Dishonored is out this Friday, thanks to archaic scheduling systems, which has meant that our more American gamer friends have been enjoying the game for a few days already. It’s got all the ingredients for a winning title, from an intriguing story through to a world which asks players to choose their actions wisely. One thing that is doesn’t have though, is multiplayer, something of a rarity in games these days, where violence is carried out from the first person perspective.
Working with Bethesda to publish the game, Dishonored director Harvey Smith explained to Kotaku how there was no pressure whatsoever to include a multiplayer section to the title. “I’ve been at a lot of publishers,” Smith said. “I’ve worked in games for 18 years. I’ve worked independently at times; I’ve worked in big teams, small teams. And I can honestly tell you, no smoke, that this is the smartest group of executives I’ve ever worked with.”
Smith says that it thanks to Bethesda having people such as Todd “Skyrim” Howard in their creative departments, that Dishonored could go ahead and focus solely on the single-player experience;
If you look at the success of Fallout and Skyrim and games like that, this is a group of people who have just sort of grown up in the industry trusting creative talent. And it was such a good fit for [Dishonored developer] Arkane, we still are pinching ourselves.
And so when we walked into meetings with all these guys, and we started talking about Dishonored, you know, it was very strange. Like it’s clearly outside their comfort zone at times. And so it’s a first-person action game with RPG elements and a stealth system.
We talked at length about why view cones and simulation were important to us. We started making this art style that everybody was like, ‘Wow what is this?’
It was very nerdy and very weird and very novel I guess. And at every step along the way those guys have supported us… This is as close as you’ll get to me saying that I have not had that experience with other publishers I’ve worked with, who forced us to bolt on multiplayer, or who said inane things like ‘First-person perspective doesn’t sell!’ or ‘RPGs don’t sell!’ I can tell you from the inside, 18 years, that this is a crazy, crazy business.
Long story short: No one ever pressured us to do that. We told them that this was an aggressively single-player game, and they said alright, we moved forward, and that was it.
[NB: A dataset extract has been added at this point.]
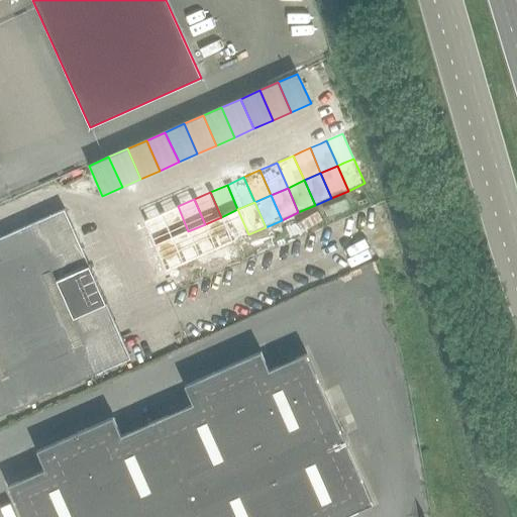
[(178,206),(161,214),(172,238),(188,231),(178,206)]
And in an industry where multiplayer is usually seen as a value added and mandatory incentive, Dishonored managed to skip that entirely. However, does SMith think that adding such content could have benefited the game overall?
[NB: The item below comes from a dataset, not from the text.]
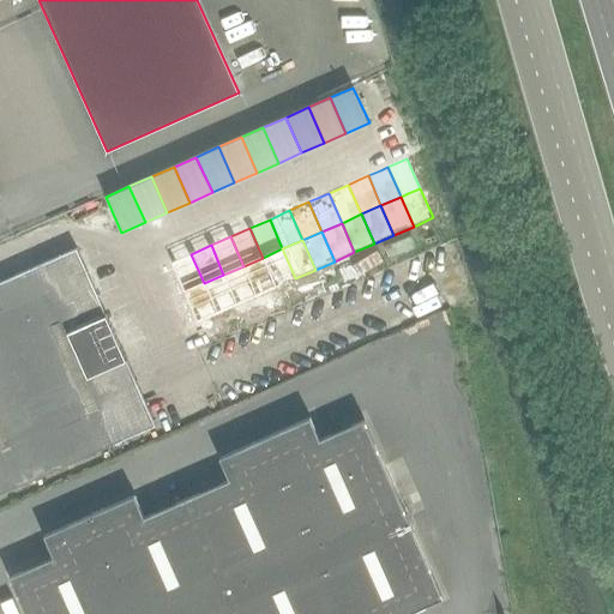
[(0,282),(0,493),(155,426),(134,381),(76,248),(0,282)]
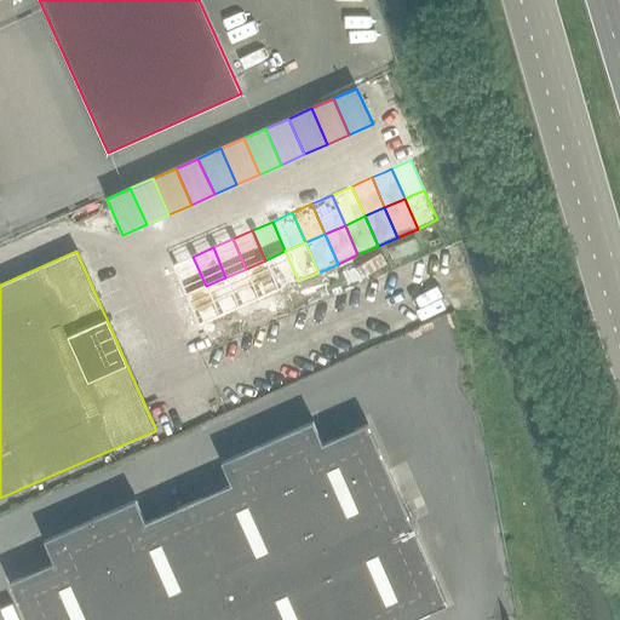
[(285,251),(265,260),(279,290),(298,281),(285,251)]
“I never— [co-designer Raphael Colantonio] and I, once in a while we’d start meetings with the team by saying ‘Well, guys, we have an announcement: we’re going third-person and we’re gonna add multiplayer!'” Smith said.
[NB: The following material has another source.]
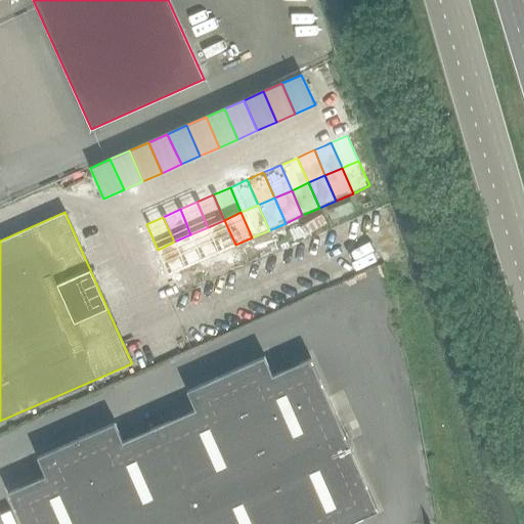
[(224,220),(208,227),(219,253),(235,245),(224,220)]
We could probably envision the kind of game that would be fun to do co-op or whatever, but frankly, we are driven mostly by what we’d like to play… We’re going after a specific experience that we think we a hard sell 20 years ago, but moving forward, people are hungry for depth.
And adding multiplayer to that might harm that in some way, I dunno. Our goals all along were single-player.
Whether it’s a smart move, remains to be seen, but it can’t hurt the reputation of Dishonored to value that specific form of gameplay over the other. Spec Ops: The Line, while having a brilliant story and capable gameplay, is one such example of this, as the multiplayer that was tacked onto it felt shallow and cheap.
There’s quite a few people who believe that single-player games are dying out, but when such superb titles such as Darksiders 2 and The Elder Scrolls 5: Skyrim appear on the market, that idea always manages to seem redundant.